Responsibility: One of the main components used here could not withstand the process on the label and the blame lies with the garment maker. Neither the owner nor the cleaner should be sharing the blame.
Rectification: Trim damage of this type cannot usually be rectified satisfactorily, although it may be possible just to trim off the frayed edges from the lace to at least create a wearable garment.
Sprouting elastomer
Fault: Following drycleaning there appeared a large number of loose, pale brown, rubbery ends on both sides of the main side seams to this dress. They also occurred over some of the flower patterns in the lace.

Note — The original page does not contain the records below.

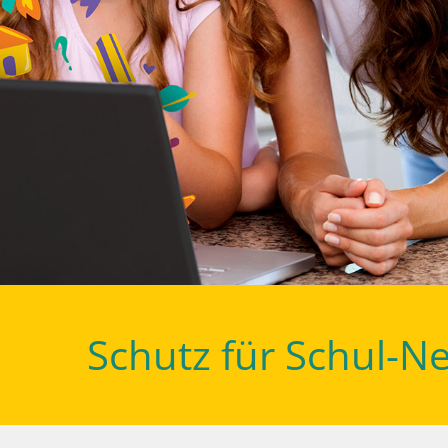
Schutz für Schul-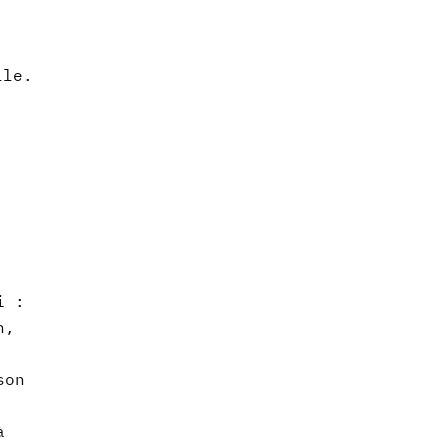
lle.
i :
n,
son
à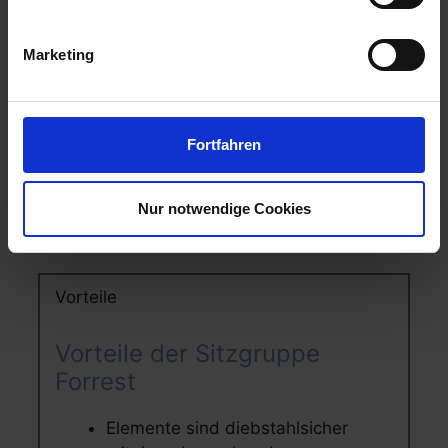
Marketing
Fortfahren
Nur notwendige Cookies
Merkmale
Vorteile
Vorteile der Sitzgruppe
Forrest
Elemente sind diebstahlsicher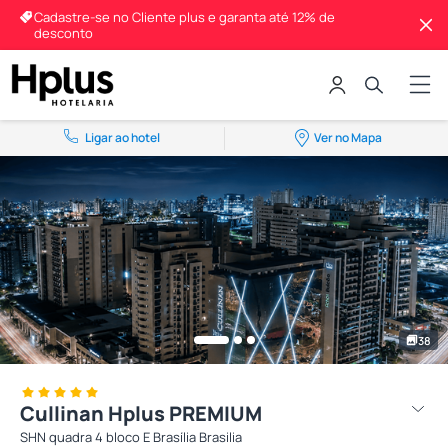
Cadastre-se no Cliente plus e garanta até 12% de
desconto
Ligar ao hotel
Ver no Mapa
38
Cullinan Hplus PREMIUM
SHN quadra 4 bloco E Brasília Brasilia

Technical cause: This elastomeric fabric has been produced by incorporating into the weave an elastic fibre under high tension, to give the fabric a bi-stretch characteristic. The fault has occurred because the insertion tension was too high. It has survived normal wear but the drycleaning solvent has caused the usual further tightening – and the elastomeric yarns have snapped. The ends have then worked their way out of the cloth during the tumble dry stage to create the unsightly appearance now seen here. The designer has not allowed for the tightening which occurs when this type of construction is drycleaned.

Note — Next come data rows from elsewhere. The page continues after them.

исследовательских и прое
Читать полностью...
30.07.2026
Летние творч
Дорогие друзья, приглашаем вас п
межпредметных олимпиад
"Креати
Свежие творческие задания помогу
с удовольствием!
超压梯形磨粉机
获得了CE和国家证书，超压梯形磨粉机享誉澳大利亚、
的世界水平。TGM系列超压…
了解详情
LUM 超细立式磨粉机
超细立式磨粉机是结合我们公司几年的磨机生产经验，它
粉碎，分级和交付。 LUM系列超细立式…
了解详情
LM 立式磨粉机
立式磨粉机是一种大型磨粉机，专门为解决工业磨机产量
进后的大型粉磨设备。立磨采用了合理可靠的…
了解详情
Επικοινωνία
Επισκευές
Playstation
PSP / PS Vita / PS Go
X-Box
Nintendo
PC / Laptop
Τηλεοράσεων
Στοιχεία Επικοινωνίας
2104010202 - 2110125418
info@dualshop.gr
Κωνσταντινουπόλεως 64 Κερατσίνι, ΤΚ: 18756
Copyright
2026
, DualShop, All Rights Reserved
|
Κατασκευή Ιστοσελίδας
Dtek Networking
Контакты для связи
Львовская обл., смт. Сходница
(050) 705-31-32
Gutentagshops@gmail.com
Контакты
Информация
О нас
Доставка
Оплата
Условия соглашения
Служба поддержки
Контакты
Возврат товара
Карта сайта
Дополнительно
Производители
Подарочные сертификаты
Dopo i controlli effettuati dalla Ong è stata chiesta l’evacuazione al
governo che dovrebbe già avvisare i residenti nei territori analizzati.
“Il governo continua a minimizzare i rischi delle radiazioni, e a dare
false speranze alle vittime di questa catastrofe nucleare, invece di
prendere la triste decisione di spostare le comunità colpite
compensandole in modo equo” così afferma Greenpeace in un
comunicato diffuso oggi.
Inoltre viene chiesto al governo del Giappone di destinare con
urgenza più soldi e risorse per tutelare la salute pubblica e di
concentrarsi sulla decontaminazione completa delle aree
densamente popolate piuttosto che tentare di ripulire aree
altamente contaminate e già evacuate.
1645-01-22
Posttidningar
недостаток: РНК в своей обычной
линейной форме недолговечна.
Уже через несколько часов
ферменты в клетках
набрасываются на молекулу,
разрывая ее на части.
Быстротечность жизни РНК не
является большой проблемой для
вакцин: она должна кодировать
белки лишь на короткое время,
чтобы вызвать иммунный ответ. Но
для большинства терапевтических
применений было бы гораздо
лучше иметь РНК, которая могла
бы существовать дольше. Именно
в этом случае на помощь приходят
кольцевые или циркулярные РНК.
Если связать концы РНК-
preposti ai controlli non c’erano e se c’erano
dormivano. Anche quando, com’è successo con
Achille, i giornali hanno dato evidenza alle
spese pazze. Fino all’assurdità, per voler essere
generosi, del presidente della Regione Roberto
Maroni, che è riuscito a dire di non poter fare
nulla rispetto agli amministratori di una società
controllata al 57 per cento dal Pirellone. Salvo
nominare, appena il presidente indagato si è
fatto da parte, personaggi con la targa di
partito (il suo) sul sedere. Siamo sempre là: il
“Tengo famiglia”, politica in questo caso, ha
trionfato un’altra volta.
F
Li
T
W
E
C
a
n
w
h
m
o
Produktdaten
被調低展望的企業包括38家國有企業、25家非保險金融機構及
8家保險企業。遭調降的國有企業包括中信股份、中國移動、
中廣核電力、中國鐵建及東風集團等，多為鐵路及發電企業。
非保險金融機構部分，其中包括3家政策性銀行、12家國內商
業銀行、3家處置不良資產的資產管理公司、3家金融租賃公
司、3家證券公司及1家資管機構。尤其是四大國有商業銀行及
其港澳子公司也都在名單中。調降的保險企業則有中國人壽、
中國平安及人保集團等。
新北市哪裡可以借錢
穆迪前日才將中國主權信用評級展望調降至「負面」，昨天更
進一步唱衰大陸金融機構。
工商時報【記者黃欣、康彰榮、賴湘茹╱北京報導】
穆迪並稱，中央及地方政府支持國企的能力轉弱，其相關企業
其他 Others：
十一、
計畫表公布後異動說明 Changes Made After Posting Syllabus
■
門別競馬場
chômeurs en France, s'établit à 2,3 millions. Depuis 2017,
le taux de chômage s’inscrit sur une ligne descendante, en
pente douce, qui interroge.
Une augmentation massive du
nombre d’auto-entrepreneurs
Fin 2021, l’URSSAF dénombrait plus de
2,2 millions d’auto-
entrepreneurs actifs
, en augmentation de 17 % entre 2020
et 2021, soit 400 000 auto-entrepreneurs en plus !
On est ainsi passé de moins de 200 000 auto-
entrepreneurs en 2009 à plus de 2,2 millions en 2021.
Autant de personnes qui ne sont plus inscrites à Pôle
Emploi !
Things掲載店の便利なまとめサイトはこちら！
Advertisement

Responsibility: The fault here lies with the cloth maker who should have followed the excellent advice given by all reputable suppliers of elastomeric yarns and used the level of pre-tension which avoids this fault.
Rectification: Unfortunately, none is possible.
Failure of trim adhesive
Fault: The attractively beaded, lace trim appliqué to this designer dress was originally glued to the fabric surface to create a smooth and stunning appearance. On removal from the perc drycleaning machine, the adhesive had been removed and the lace was being held in place only by the light tacking stitches used in its construction, creating a rough and rippled look.
Technical cause: The adhesive used here has not been selected to withstand perc, the most common drycleaning solvent, despite being labelled with a ℗.
Responsibility: The blame here should be taken by the garment maker. This is a very simple, but surprisingly common mistake, even in some very expensive garment ranges.
Rectification: In theory, this dress could be rectified by a skilled dressmaker removing the trim, one area at a time, and re-fixing it with the correct adhesive. In practice, the cleaner was unable to find a dressmaker willing to undertake this.
Trim strength not fit for purpose
Fault: The fastening to an elegant designer jacket featured a heavily decorated two-part clasp, culminating in a small hook and eye. After dry cleaning in a net bag on a ‘delicates’ cycle in perc, one part of the clasp was found to have broken into three pieces.
Technical cause: The body of each part of this ornamental clasp was found to be a soft metal casting or forging. It had been correctly designed to resist impact with the rotating metal cage of the drycleaning machine, so it had not shattered because the cleaner omitted to protect it. Examination of the broken ends revealed the problem. The claps had sustained a soldered repair which is inherently brittle. Testing the malleability of the unbroken half of the clasp revealed a susceptibility to being bent in use and this was found to be sufficient to break it very easily. This was not a drycleaning failure, but a weak construction which broke in normal use. It was the subsequent brittle repair which failed in drycleaning.
Rectification: None is possible. A new clasp is needed, but a perfect match for this designer fitting is unlikely to be possible.